***** Data excerpts *****
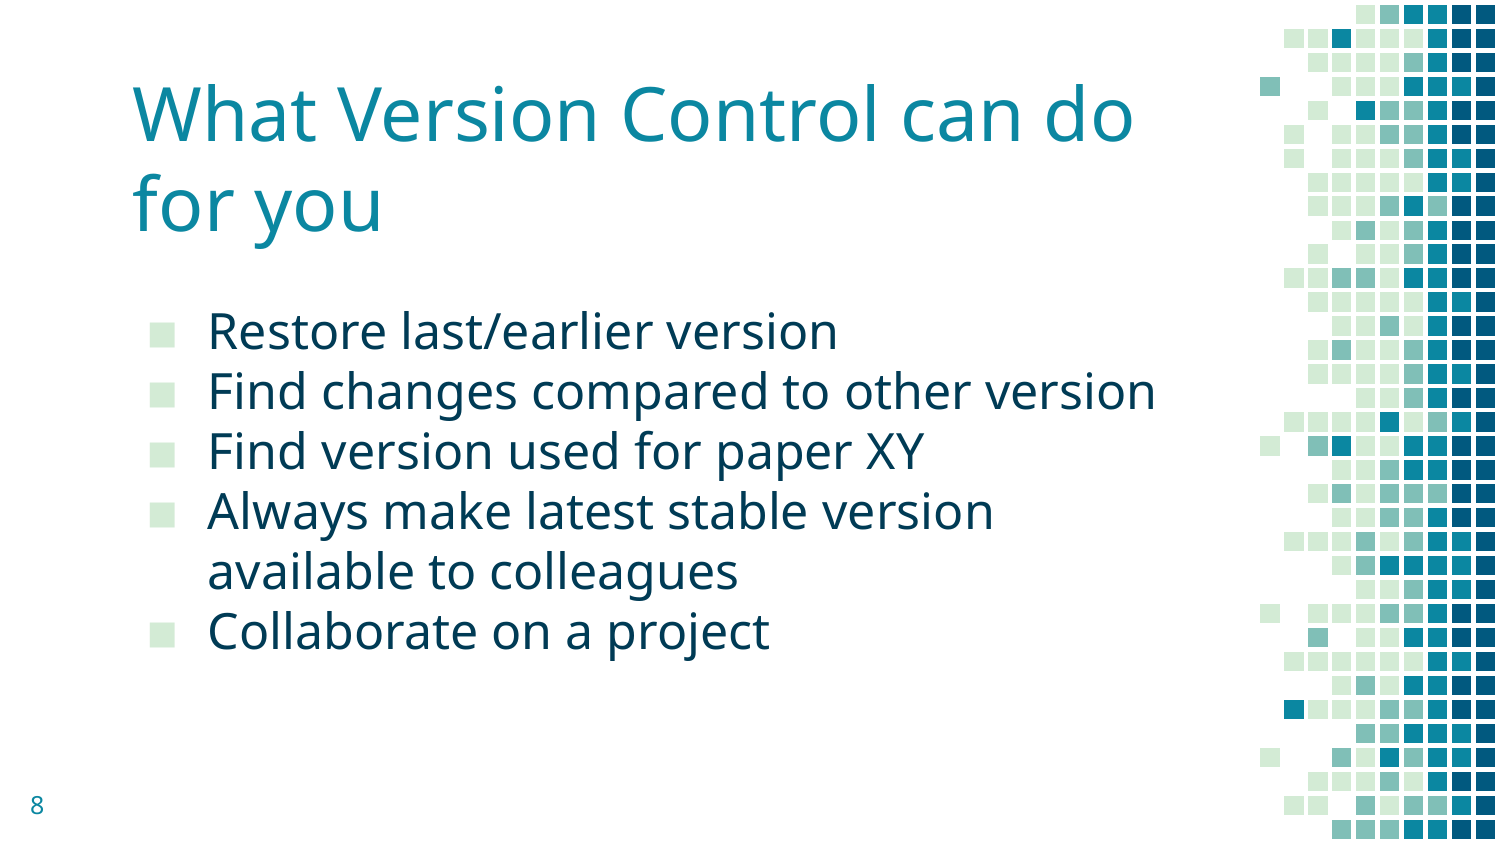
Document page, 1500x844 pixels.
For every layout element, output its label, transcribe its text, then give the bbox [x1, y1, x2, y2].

list Restore last/earlier version Find changes compared to other version Find version used for paper XY Always make latest stable version available to colleagues Collaborate on a project [117, 284, 1227, 774]
slide_number <number> [15, 774, 105, 839]
title What Version Control can do for you [117, 121, 1227, 262]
*****
Task directions
Change "layout element" to "page element" in the data from its start through the line containing "slide_number <number> [15, 774, 105, 839]", leaving everything else as it is. Leave the picture out of your answer.

Correct result
Document page, 1500x844 pixels.
For every page element, output its label, transcribe its text, then give the bbox [x1, y1, x2, y2].

list Restore last/earlier version Find changes compared to other version Find version used for paper XY Always make latest stable version available to colleagues Collaborate on a project [117, 284, 1227, 774]
slide_number <number> [15, 774, 105, 839]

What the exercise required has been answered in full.